It has also been pointed out to me (thank you, @morecivilizedage) that Obi-Wan’s flagships were the Vigilance and Negotiator. Which…yeah.
Later on, it seems the shuttle that Cody and Rex take in Rookies is named The Obex.
…I am not a fan of the name smushing habit people have for ships, but that’s…kind of blatant.
Also, I recently found out that Sideshow put out an Obi-Wan figure, based on the 2003 Clone Wars design (the modern Clone Wars, and what’s declared current canon, was the 2008 version). To my admittedly limited knowledge, Rex does not exist in the ‘03 show. If nothing else, he’s not listed as a character on the IMDB page. HOWEVER, part of this figure’s design is a wrist com hologram – of Rex. Not Cody. Not another Jedi. REX. WHO DOESN’T EVEN EXIST IN THAT SHOW, WHICH HAS SCREENSHOTS SHOWN ON THE BOX. They didn’t have to call the hologram Rex, and it’s out of continuity to the presented Obi-Wan, and would calling this hologram “Rex” instead of any other clone really sell more figures?

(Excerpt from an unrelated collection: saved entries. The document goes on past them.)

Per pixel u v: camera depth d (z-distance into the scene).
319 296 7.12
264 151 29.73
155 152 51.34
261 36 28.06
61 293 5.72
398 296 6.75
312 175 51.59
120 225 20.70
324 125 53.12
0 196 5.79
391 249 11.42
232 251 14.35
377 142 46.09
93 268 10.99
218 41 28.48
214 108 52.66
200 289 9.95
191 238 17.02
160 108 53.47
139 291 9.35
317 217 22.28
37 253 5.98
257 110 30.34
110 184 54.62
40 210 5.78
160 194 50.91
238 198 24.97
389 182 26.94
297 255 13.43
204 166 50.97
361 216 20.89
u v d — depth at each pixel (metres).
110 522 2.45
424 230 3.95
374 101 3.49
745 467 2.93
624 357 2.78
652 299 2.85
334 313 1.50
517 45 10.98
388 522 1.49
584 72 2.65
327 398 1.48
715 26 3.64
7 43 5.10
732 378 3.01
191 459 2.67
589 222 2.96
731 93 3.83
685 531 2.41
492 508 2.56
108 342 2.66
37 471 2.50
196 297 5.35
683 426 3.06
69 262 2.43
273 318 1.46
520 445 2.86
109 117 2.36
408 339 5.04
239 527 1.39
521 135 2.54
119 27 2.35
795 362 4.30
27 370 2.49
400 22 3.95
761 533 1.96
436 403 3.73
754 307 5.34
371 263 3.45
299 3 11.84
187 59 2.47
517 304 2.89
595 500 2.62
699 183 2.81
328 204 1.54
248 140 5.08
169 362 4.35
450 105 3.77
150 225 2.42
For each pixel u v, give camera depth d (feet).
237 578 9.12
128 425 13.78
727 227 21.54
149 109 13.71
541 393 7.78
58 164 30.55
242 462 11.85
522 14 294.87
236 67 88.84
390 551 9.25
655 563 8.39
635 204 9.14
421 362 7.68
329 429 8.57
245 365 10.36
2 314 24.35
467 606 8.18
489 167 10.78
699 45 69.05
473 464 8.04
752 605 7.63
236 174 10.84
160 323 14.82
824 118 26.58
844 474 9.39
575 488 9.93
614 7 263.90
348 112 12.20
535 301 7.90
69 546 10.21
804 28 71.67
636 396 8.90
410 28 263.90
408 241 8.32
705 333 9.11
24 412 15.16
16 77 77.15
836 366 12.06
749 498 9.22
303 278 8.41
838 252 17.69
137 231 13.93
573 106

Gotta admit that’s Interesting.
Now, given I totally pick and choose data from non-show sources (…see the horrific novelizations of The Clone Wars – or better yet, please don’t. Character assassination abounds), we need to look at the actual show.
It starts with the movie. Cody has a minimalist presence in there, whereas Rex interacts with Obi-Wan a lot. There’s several scenes where there’s some lovely close interplay, including a bit where Obi-Wan is ordering Rex to pull back – while gripping Rex on the shoulder.
Take a moment. Consider how often you see on the show Obi-Wan touching anyone. He doesn’t tend to initiate that, and it’s rarely outside of a combat situation. But that man can’t seem to keep his hands off Rex. Watch with that in mind, and please, feel free to tell me I’m missing things.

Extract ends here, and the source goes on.